3. Even earlier stage pipeline reviews (‘the dark side of the moon’). The examination of competitive overlaps where at least one asset is in the early stages of development (including pre-clinical assets), and transactions involving incumbents with successful marketed products, is also expected to increase. Parties should expect closer scrutiny of early-stage pipelines notwithstanding the practical challenges in identifying what the likely therapeutic areas and/or modalities will be for such (very) early-stage assets (if, indeed, they succeed through to late-stage trials at all).

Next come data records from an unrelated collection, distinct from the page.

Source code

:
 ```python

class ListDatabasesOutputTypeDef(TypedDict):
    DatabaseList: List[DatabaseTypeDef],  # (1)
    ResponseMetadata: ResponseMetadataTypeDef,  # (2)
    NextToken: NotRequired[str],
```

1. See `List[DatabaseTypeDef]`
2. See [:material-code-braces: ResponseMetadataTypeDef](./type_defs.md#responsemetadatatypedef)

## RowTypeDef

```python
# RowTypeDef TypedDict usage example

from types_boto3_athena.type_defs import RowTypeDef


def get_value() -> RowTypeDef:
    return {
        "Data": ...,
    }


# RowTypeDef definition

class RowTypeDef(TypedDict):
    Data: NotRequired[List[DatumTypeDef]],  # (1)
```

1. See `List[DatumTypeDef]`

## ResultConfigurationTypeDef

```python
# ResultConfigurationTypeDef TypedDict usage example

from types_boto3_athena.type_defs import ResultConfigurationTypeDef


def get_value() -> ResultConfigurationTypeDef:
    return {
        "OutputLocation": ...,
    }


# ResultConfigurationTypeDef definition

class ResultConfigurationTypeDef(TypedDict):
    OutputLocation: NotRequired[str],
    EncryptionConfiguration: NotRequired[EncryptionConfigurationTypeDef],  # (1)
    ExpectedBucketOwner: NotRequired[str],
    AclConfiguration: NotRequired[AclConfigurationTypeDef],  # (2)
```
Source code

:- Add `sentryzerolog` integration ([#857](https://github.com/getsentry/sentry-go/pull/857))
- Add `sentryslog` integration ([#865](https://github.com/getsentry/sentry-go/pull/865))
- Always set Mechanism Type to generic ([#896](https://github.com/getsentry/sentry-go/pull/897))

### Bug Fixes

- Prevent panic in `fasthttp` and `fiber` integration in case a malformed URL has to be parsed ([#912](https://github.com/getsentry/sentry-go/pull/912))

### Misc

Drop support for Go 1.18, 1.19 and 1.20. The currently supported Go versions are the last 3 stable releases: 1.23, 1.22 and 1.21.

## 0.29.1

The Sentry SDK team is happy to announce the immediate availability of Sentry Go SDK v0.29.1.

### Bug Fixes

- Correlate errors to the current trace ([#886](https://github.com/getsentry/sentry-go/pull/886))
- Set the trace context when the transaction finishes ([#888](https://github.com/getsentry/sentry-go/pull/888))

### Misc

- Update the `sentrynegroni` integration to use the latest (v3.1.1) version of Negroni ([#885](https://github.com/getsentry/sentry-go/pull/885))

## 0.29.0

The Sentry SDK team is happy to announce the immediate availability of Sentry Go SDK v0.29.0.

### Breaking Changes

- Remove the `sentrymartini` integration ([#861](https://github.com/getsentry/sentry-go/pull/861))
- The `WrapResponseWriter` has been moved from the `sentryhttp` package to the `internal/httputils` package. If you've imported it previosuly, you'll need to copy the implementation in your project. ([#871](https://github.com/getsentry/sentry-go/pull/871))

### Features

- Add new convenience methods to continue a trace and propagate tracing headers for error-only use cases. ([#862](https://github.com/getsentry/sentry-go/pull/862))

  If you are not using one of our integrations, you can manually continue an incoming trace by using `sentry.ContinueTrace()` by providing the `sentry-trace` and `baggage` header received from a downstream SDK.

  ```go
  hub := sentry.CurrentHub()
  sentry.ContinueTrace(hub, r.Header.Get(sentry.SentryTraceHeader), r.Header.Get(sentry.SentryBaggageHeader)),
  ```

4. Documents, documents, documents. Finally, a consistent theme arising from the workshop is the strong evidentiary value attributed to ordinary course internal documents, and what they might say about the factors leading to a decision to discontinue (or redirect) certain pipeline assets. It is critically important to document in an accurate, contemporaneous and detailed way the technical and safety risks relating to specific pipeline assets, information gathered from clinical trial read-outs, and any other scientific evidence that has formed the basis for commercial decision-making. This applies not only to transaction documents, but any documents discussing discontinuation decisions following a transaction, given the potential for such decisions to be subject to antitrust scrutiny several years down the line.